I began the “culture shock” series two days ago, writing about the lack of privacy. Today’s subject (as you may have assumed by the title and image of this post) is:


Major pain in the ass. Back in the U.S. if I saw one spider in our house, I would cringe and ask Josh to take it out. I took some out myself but did not like it at all. I am not afraid of bugs, I just don’t like them one tiny bit. When we moved to this house in India, bugs were quickly a problem. Ants were everywhere; mosquitos and gnats and all kinds of moths came uninvited into our home after 7pm, very rude bugs. The ants would especially hold parties in the eastern toilet, which made me hate it even more. A couple would crawl on us when we went to bed. A few would dive into our drinks and decide to die there. I wear shoes in the house at all times, something I’ve never had to do before, I actually love being shoeless in my home. The first thing I used to do when I arrived to any of my previous homes, was remove my shoes.

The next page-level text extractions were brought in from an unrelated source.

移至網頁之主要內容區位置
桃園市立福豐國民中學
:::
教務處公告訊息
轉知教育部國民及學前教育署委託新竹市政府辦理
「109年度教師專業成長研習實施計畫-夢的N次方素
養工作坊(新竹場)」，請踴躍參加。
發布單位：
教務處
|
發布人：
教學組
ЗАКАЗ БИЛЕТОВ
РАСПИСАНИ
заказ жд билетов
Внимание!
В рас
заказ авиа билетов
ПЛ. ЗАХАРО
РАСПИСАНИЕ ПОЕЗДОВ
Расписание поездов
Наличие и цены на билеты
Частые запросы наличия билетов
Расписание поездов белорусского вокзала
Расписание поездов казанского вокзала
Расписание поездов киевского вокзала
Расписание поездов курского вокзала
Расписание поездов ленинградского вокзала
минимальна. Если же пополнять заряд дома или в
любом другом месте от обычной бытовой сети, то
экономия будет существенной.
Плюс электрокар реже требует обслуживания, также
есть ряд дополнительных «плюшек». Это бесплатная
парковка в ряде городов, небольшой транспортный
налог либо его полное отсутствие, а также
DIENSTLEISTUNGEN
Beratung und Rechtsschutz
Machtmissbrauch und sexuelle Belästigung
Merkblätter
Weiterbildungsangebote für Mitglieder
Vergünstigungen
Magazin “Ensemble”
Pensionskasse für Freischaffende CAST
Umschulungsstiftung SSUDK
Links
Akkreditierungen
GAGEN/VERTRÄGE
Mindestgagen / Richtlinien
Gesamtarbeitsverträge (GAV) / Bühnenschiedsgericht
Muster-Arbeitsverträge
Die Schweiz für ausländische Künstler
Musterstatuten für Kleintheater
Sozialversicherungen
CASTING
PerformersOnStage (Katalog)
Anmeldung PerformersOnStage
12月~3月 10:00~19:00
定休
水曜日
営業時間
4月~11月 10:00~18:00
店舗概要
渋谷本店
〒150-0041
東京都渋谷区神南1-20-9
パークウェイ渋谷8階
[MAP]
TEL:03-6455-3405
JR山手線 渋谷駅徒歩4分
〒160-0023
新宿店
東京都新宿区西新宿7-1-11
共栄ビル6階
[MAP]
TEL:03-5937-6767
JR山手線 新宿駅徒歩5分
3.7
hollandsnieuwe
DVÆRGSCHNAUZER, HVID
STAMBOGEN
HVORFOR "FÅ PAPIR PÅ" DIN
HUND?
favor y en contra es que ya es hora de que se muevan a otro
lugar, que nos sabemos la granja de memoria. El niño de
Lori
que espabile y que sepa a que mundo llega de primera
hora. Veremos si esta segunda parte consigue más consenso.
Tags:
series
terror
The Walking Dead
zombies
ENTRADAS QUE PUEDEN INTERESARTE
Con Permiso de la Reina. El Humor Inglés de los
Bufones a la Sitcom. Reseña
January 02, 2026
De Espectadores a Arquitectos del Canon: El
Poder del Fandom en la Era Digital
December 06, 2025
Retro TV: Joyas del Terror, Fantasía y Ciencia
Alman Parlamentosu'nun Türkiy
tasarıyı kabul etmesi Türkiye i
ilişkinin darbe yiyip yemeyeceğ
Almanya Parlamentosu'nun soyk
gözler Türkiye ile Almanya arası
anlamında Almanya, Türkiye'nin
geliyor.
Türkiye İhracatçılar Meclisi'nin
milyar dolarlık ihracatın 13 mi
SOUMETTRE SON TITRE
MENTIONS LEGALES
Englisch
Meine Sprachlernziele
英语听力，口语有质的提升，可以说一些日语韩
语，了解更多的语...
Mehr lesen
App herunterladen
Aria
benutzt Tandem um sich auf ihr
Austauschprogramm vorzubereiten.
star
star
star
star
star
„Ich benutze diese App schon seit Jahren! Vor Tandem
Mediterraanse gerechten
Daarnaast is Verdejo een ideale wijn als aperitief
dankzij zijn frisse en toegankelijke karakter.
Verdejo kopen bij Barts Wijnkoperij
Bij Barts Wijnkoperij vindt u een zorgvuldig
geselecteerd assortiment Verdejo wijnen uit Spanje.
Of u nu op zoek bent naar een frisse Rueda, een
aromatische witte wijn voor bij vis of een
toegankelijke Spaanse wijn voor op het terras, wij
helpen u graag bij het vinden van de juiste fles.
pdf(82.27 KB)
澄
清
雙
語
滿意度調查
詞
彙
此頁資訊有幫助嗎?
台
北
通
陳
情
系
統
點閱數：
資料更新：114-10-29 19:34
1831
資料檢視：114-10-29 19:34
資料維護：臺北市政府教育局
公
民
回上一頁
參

Dead bug in Josh’s coffee.

Now, two months later, I am used to seeing bugs in our house. “Oh look another spider”, “oh look I’m showering with a spider”, “oh look a cricket.” We get reptiles too, I have seen many lizards in our walls, adults and babies. I don’t care about the lizards, they don’t bug me. I guess that is why they are reptiles and not bugs; because they don’t bug people, get it? Anyway, even though I am used to the bugs now, it doesn’t mean they don’t bother me anymore. Does that count then? Can you be used to something even if you don’t like it? Or do you have to be unaffected by it to be used to it?

Well, I feel like I’m used to it because it doesn’t surprise me anymore, and I don’t react to it anymore, but it still kinda bothers me. I don’t know if there is a word for that.

india bug

I decided I needed proof, so I went around the house to find bugs to photograph, after seeing just a couple ants, I said out loud: “where are the crazy bugs when I need them?”, and totally unexpected, Josh said:  “I have one trapped right here.” He pointed to an area in his desk where there was a bug trapped indeed. I started laughing and said: “what is this?” I wondered because Josh has openly declared a war on ants after their invasion to our house. His declaration went something like this. “I don’t go to their house, so why do they come to mine? [talking to the bugs] If you crawl on me you die. I told God to not bring the bugs to me because I’ll kill them. I warned Him.” This is an example of what India is doing to us, back in the U.S. we would never just purposely step on an ant. So when I saw this bug trapped, instead of being killed or flickered to the floor, it made me laugh. “I didn’t want to bug him, he was sleeping” Josh said. The bug had landed on his keyboard and apparently fallen asleep on his back. He wasn’t dead because after about 10min he started moving again.

trapped bug india

This is the guy who landed on Josh’s keyboard, fell asleep, and got trapped.

Before publishing this post, I opened the front door to check if our cat was here, but instead I found an amazing leaf bug. I wish I had been able to take a better picture but it is night time and I refuse to use built-in flash, it makes every photo worse.

leaf bug katydid


These bugs that resemble green leafs are commonly called katydids. What a funny name. (Wikipedia told me.)